Marking this as a regression and flagging an exception to get it into rhel 5.3 prior to RC release.
This bugzilla has Keywords: Regression.
Since no regressions are allowed between releases,
it is also being marked as a blocker for this release.
Please resolve ASAP.
I've run with the latest pkgs, this still fails. I talked with Chris, he can not find the commit which would have included a fix.
Tested on AP7941 (v3.5.6), AP7951 (v2.7), AP7901 (v3.3.4), AP7901 (v3.5.7) on fence_apc_snmp from RHEL53 branch. Fence agent was executed directly from command line.
* SNMP on APC 7901 (v3.3.4/3.3.3) - doesn't work correctly, pointing to oid which does not exist. Upgrade to latest firmware v3.5.7 helps.
* On every other configuration power on & off / reboot / status works correctly
The fix for this issue is to upgrade to APC AOS v3.5.7 and APC rpdu v3.5.6 firmware. These firmware versions should be used on any AP79XX series switch in order to use fence_apc_snmp.
NOTE: The above should be release noted, methinks.
Marking as MODIFIED as this is a regression in APC code.
this bug is now documented in the RHEL5.3 release notes. please refer to the following link within the next 24 hours or so to view the most current build:
Release note added. If any revisions are required, please set the
"requires_release_notes" flag to "?" and edit the "Release Notes" field accordingly.
All revisions will be proofread by the Engineering Content Services team.
The Cluster Manager utility (cman) has been updated to version 2.0.97. This applies several bug fixes and enhancements, most notably:
* cman now uses the following firmware versions: APC AOS v3.5.7 and APC rpdu v3.5.6. This fixes a bug that prevented the APC 7901 from using simple network management protocol (SNMP) properly.
* fence_drac, fence_ilo, fence_egenera, and fence_bladecenter agents now support ssh.
* fence_xvmd key files can now be reloaded without restarting.
* A single fence method can now support up to 8 fence devices.
This issue still exists in RH5.3 Beta U3.
The previously attached patch no longer works as new changes have been incorporated.

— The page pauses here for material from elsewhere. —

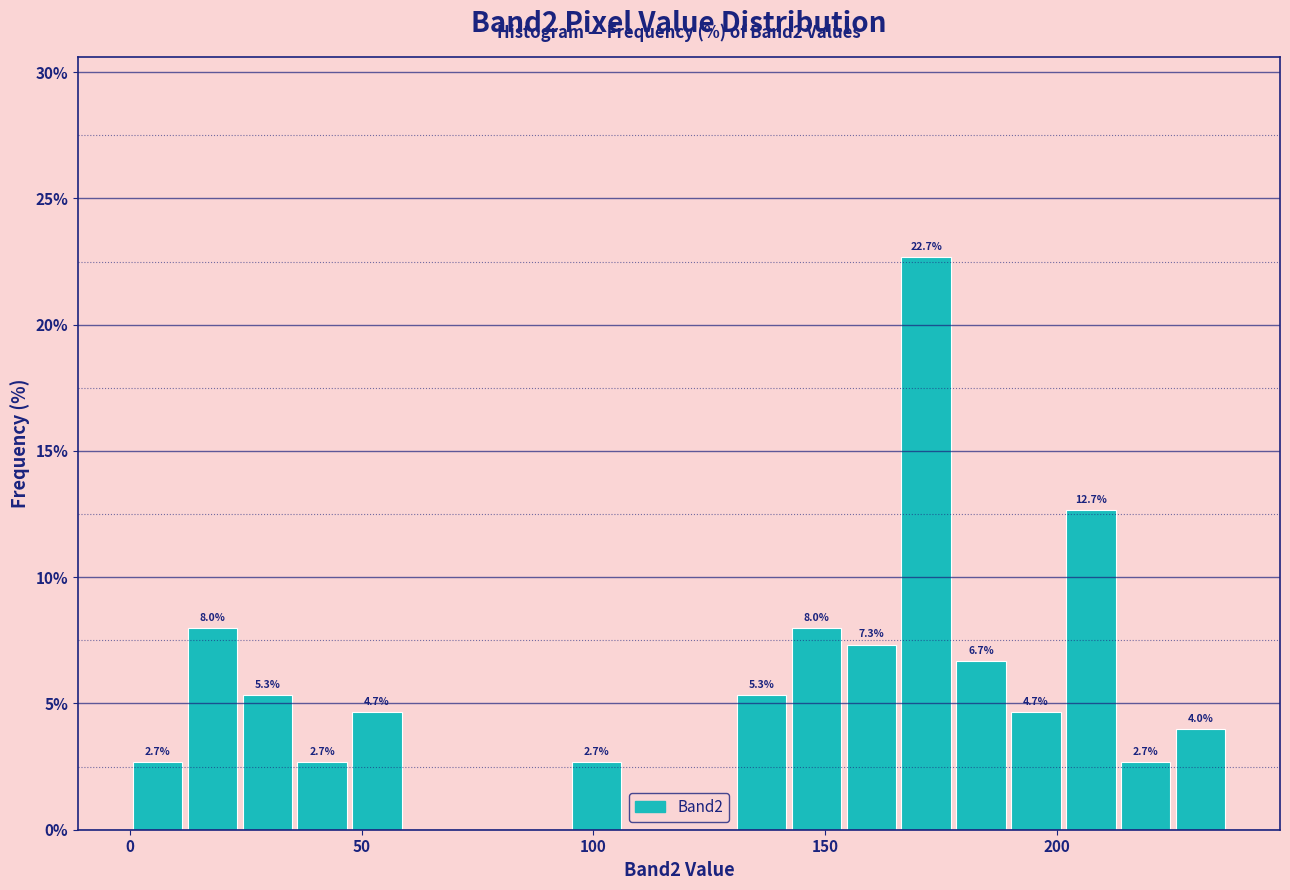

Read against the x-axis, roughly where is the centre of the tallest bar?

170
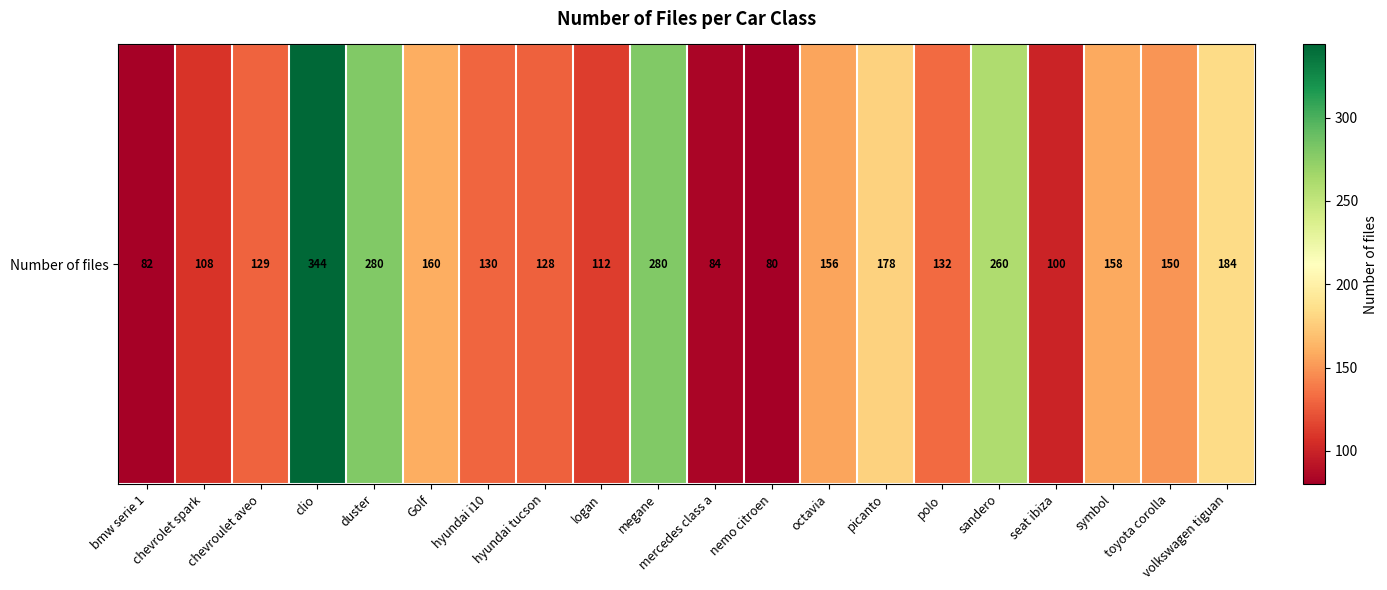

True or false: the data shows 178 at picanto.

True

New patch attached.
(In reply to comment #19)
> This issue still exists in RH5.3 Beta U3.
> The previously attached patch no longer works as new changes have been
> incorporated. New patch attached.
Previously attached patch does work, and should be included in RH5.3
Attached patch is missing :)
The version of fence_apc_snmp in cman-2.0.98-1.el5 (5.3 GA) still has the originally reported problem. I can reproduce it on every one of the 30-some APC switches in our lab. These are various models (7911, 7931, 7941, 7952) running various releases from 3.3.3/3.3.4 to 3.5.8/3.5.9.
In every case I've found the 5.3 version fails as shipped, but works after applying the patch from comment #1.
An advisory has been issued which should help the problem
described in this bug report. This report is therefore being
closed with a resolution of ERRATA. For more information
on therefore solution and/or where to find the updated files,
please follow the link below. You may reopen this bug report
if the solution does not work for you.
Bug cannot be reopened as errata was published. Bug was cloned instead (bug #484095)